(Stored items)
┄┄┄┄┄┄┄┄┄┄┄┄┄┄┄┄┄┄┄┄
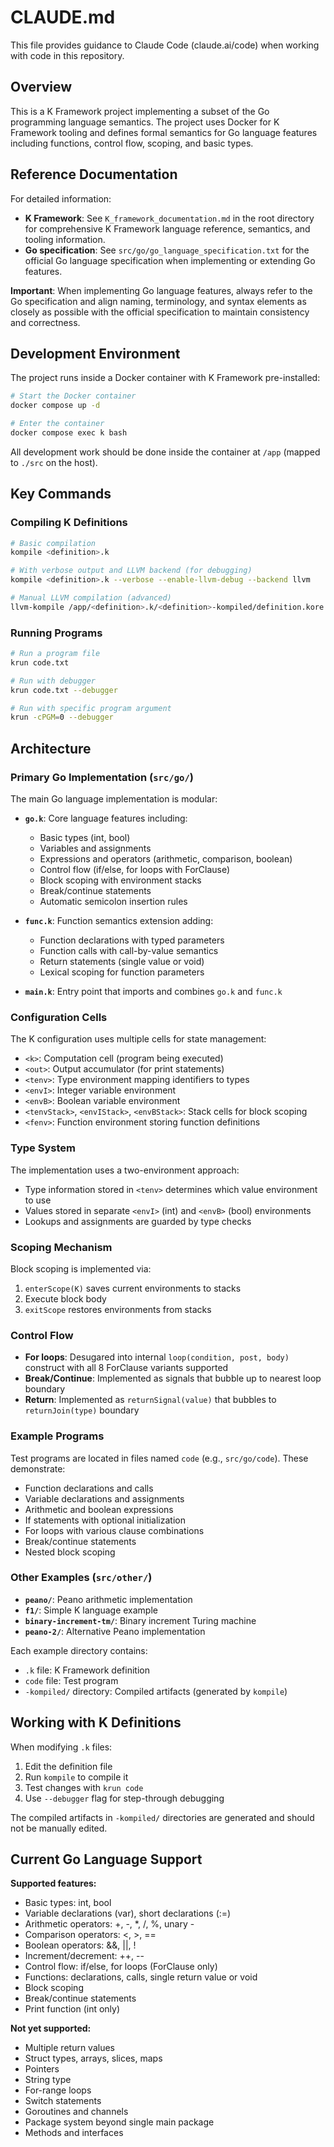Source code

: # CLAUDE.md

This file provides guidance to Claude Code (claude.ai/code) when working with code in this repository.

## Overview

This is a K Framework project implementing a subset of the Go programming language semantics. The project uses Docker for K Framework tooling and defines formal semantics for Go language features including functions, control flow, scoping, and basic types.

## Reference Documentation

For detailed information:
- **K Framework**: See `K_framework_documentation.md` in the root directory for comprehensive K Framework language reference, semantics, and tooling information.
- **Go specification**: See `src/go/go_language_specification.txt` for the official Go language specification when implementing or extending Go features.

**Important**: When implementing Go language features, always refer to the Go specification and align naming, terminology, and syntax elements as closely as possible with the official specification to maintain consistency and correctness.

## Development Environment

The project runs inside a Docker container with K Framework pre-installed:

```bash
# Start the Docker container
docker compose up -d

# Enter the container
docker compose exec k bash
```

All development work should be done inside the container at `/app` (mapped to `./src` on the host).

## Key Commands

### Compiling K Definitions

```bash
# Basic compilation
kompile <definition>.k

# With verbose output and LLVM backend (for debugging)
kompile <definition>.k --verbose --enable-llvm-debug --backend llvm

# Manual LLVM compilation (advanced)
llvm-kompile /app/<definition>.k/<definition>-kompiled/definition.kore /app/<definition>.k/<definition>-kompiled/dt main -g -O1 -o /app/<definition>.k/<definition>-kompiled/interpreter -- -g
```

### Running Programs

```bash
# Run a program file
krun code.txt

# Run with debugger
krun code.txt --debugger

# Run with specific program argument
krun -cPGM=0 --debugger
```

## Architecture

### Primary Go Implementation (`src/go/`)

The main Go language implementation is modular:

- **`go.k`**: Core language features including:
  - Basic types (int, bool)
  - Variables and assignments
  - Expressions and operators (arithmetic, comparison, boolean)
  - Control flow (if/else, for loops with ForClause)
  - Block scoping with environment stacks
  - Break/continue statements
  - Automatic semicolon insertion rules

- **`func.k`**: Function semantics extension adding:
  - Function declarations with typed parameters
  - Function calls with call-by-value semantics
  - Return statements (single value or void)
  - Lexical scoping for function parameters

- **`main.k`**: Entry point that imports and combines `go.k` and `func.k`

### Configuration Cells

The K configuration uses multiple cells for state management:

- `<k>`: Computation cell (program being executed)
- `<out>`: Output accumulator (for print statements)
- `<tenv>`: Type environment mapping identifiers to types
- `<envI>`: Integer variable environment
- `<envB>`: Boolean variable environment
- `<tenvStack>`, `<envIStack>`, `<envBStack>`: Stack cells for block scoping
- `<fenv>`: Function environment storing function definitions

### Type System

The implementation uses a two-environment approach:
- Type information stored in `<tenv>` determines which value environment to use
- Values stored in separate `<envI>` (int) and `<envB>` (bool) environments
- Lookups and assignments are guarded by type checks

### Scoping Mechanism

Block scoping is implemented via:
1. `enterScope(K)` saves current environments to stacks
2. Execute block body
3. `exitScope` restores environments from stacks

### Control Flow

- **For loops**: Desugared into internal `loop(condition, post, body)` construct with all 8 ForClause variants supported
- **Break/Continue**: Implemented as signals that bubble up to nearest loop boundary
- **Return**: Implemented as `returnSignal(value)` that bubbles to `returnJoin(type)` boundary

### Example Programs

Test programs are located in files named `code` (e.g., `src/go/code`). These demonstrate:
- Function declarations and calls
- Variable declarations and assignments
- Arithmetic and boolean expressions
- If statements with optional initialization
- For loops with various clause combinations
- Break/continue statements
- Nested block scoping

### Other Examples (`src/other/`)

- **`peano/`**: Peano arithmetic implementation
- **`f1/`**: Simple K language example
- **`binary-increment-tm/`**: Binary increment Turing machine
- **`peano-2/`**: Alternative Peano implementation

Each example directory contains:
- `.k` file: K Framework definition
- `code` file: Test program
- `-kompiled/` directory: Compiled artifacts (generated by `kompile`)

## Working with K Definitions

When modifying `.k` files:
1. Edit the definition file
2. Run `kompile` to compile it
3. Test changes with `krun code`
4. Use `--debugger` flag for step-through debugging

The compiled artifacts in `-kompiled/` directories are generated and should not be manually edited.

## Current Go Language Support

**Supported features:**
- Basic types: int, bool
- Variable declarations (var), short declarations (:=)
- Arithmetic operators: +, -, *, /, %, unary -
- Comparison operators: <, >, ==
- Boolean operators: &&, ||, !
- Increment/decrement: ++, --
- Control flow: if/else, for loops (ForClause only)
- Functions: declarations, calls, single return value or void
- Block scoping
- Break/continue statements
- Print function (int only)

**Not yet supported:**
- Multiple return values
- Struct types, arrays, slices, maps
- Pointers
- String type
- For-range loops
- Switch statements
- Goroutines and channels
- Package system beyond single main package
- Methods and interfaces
┄┄┄┄┄┄┄┄┄┄┄┄┄┄┄┄┄┄┄┄
◆ Goal of the exercise ◆
Leave nothing out but the pictures when transcribing the records.

◆ Result below ◆
Source code

: # CLAUDE.md

This file provides guidance to Claude Code (claude.ai/code) when working with code in this repository.

## Overview

This is a K Framework project implementing a subset of the Go programming language semantics. The project uses Docker for K Framework tooling and defines formal semantics for Go language features including functions, control flow, scoping, and basic types.

## Reference Documentation

For detailed information:
- **K Framework**: See `K_framework_documentation.md` in the root directory for comprehensive K Framework language reference, semantics, and tooling information.
- **Go specification**: See `src/go/go_language_specification.txt` for the official Go language specification when implementing or extending Go features.

**Important**: When implementing Go language features, always refer to the Go specification and align naming, terminology, and syntax elements as closely as possible with the official specification to maintain consistency and correctness.

## Development Environment

The project runs inside a Docker container with K Framework pre-installed:

```bash
# Start the Docker container
docker compose up -d

# Enter the container
docker compose exec k bash
```

All development work should be done inside the container at `/app` (mapped to `./src` on the host).

## Key Commands

### Compiling K Definitions

```bash
# Basic compilation
kompile <definition>.k

# With verbose output and LLVM backend (for debugging)
kompile <definition>.k --verbose --enable-llvm-debug --backend llvm

# Manual LLVM compilation (advanced)
llvm-kompile /app/<definition>.k/<definition>-kompiled/definition.kore /app/<definition>.k/<definition>-kompiled/dt main -g -O1 -o /app/<definition>.k/<definition>-kompiled/interpreter -- -g
```

### Running Programs

```bash
# Run a program file
krun code.txt

# Run with debugger
krun code.txt --debugger

# Run with specific program argument
krun -cPGM=0 --debugger
```

## Architecture

### Primary Go Implementation (`src/go/`)

The main Go language implementation is modular:

- **`go.k`**: Core language features including:
  - Basic types (int, bool)
  - Variables and assignments
  - Expressions and operators (arithmetic, comparison, boolean)
  - Control flow (if/else, for loops with ForClause)
  - Block scoping with environment stacks
  - Break/continue statements
  - Automatic semicolon insertion rules

- **`func.k`**: Function semantics extension adding:
  - Function declarations with typed parameters
  - Function calls with call-by-value semantics
  - Return statements (single value or void)
  - Lexical scoping for function parameters

- **`main.k`**: Entry point that imports and combines `go.k` and `func.k`

### Configuration Cells

The K configuration uses multiple cells for state management:

- `<k>`: Computation cell (program being executed)
- `<out>`: Output accumulator (for print statements)
- `<tenv>`: Type environment mapping identifiers to types
- `<envI>`: Integer variable environment
- `<envB>`: Boolean variable environment
- `<tenvStack>`, `<envIStack>`, `<envBStack>`: Stack cells for block scoping
- `<fenv>`: Function environment storing function definitions

### Type System

The implementation uses a two-environment approach:
- Type information stored in `<tenv>` determines which value environment to use
- Values stored in separate `<envI>` (int) and `<envB>` (bool) environments
- Lookups and assignments are guarded by type checks

### Scoping Mechanism

Block scoping is implemented via:
1. `enterScope(K)` saves current environments to stacks
2. Execute block body
3. `exitScope` restores environments from stacks

### Control Flow

- **For loops**: Desugared into internal `loop(condition, post, body)` construct with all 8 ForClause variants supported
- **Break/Continue**: Implemented as signals that bubble up to nearest loop boundary
- **Return**: Implemented as `returnSignal(value)` that bubbles to `returnJoin(type)` boundary

### Example Programs

Test programs are located in files named `code` (e.g., `src/go/code`). These demonstrate:
- Function declarations and calls
- Variable declarations and assignments
- Arithmetic and boolean expressions
- If statements with optional initialization
- For loops with various clause combinations
- Break/continue statements
- Nested block scoping

### Other Examples (`src/other/`)

- **`peano/`**: Peano arithmetic implementation
- **`f1/`**: Simple K language example
- **`binary-increment-tm/`**: Binary increment Turing machine
- **`peano-2/`**: Alternative Peano implementation

Each example directory contains:
- `.k` file: K Framework definition
- `code` file: Test program
- `-kompiled/` directory: Compiled artifacts (generated by `kompile`)

## Working with K Definitions

When modifying `.k` files:
1. Edit the definition file
2. Run `kompile` to compile it
3. Test changes with `krun code`
4. Use `--debugger` flag for step-through debugging

The compiled artifacts in `-kompiled/` directories are generated and should not be manually edited.

## Current Go Language Support

**Supported features:**
- Basic types: int, bool
- Variable declarations (var), short declarations (:=)
- Arithmetic operators: +, -, *, /, %, unary -
- Comparison operators: <, >, ==
- Boolean operators: &&, ||, !
- Increment/decrement: ++, --
- Control flow: if/else, for loops (ForClause only)
- Functions: declarations, calls, single return value or void
- Block scoping
- Break/continue statements
- Print function (int only)

**Not yet supported:**
- Multiple return values
- Struct types, arrays, slices, maps
- Pointers
- String type
- For-range loops
- Switch statements
- Goroutines and channels
- Package system beyond single main package
- Methods and interfaces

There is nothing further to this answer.